*Data records*:
Start of Block

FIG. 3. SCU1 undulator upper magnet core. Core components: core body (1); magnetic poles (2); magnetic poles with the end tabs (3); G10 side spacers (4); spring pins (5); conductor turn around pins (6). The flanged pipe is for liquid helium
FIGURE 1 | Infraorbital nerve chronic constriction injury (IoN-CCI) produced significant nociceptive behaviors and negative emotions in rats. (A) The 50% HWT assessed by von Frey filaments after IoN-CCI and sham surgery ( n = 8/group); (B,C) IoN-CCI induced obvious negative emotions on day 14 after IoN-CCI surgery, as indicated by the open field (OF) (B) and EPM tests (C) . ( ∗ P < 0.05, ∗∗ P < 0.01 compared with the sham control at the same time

End of Block
Start of Block

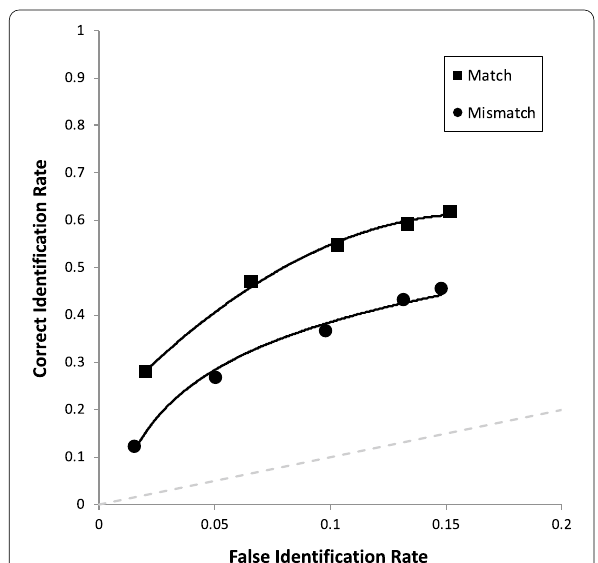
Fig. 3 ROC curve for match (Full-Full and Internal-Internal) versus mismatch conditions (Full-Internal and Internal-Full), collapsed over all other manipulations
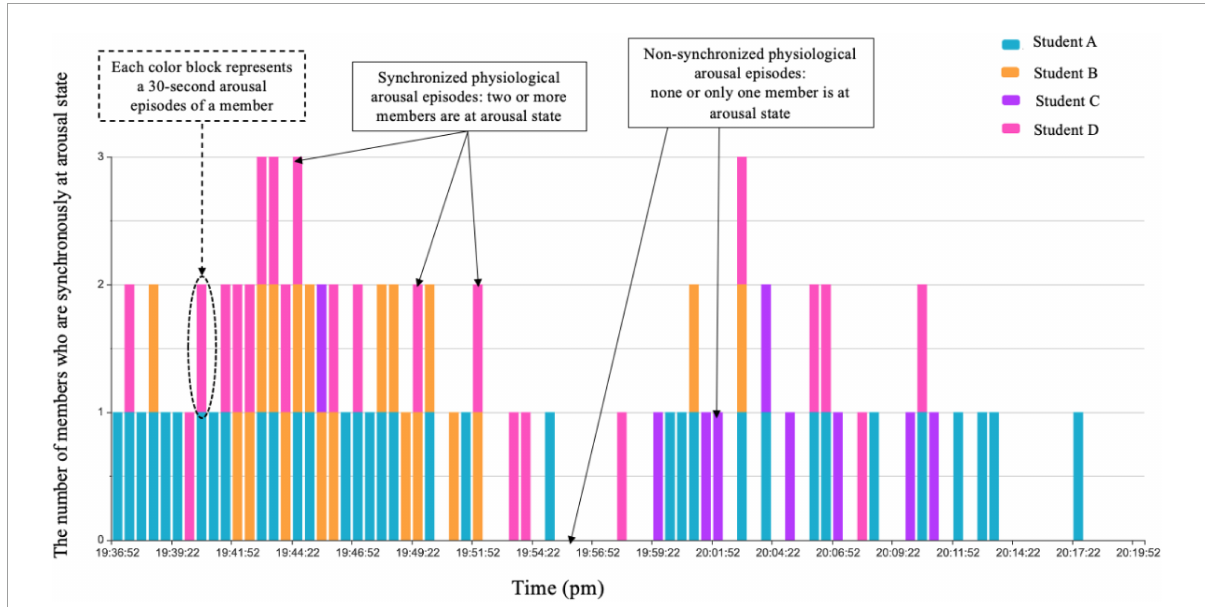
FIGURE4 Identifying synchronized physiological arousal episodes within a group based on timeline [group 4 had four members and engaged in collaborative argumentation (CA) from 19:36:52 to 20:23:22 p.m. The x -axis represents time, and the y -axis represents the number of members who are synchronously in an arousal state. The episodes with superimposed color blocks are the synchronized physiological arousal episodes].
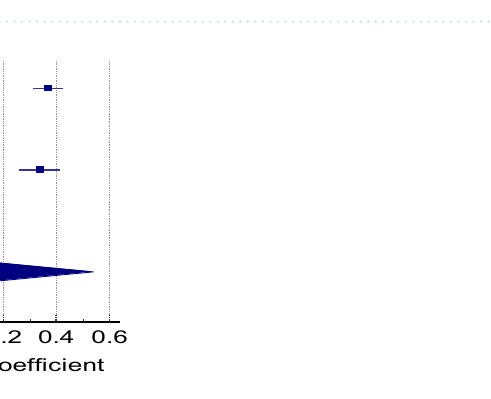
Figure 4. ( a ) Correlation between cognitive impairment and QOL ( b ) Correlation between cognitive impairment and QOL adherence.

End of Block

Leave the pictures out. Output, exactly, the lines of the material above starting at the line containing "FIGURE4 Identifying synchronized" and ending at the line containing "Figure 4. ( a".

FIGURE4 Identifying synchronized physiological arousal episodes within a group based on timeline [group 4 had four members and engaged in collaborative argumentation (CA) from 19:36:52 to 20:23:22 p.m. The x -axis represents time, and the y -axis represents the number of members who are synchronously in an arousal state. The episodes with superimposed color blocks are the synchronized physiological arousal episodes].
Figure 4. ( a ) Correlation between cognitive impairment and QOL ( b ) Correlation between cognitive impairment and QOL adherence.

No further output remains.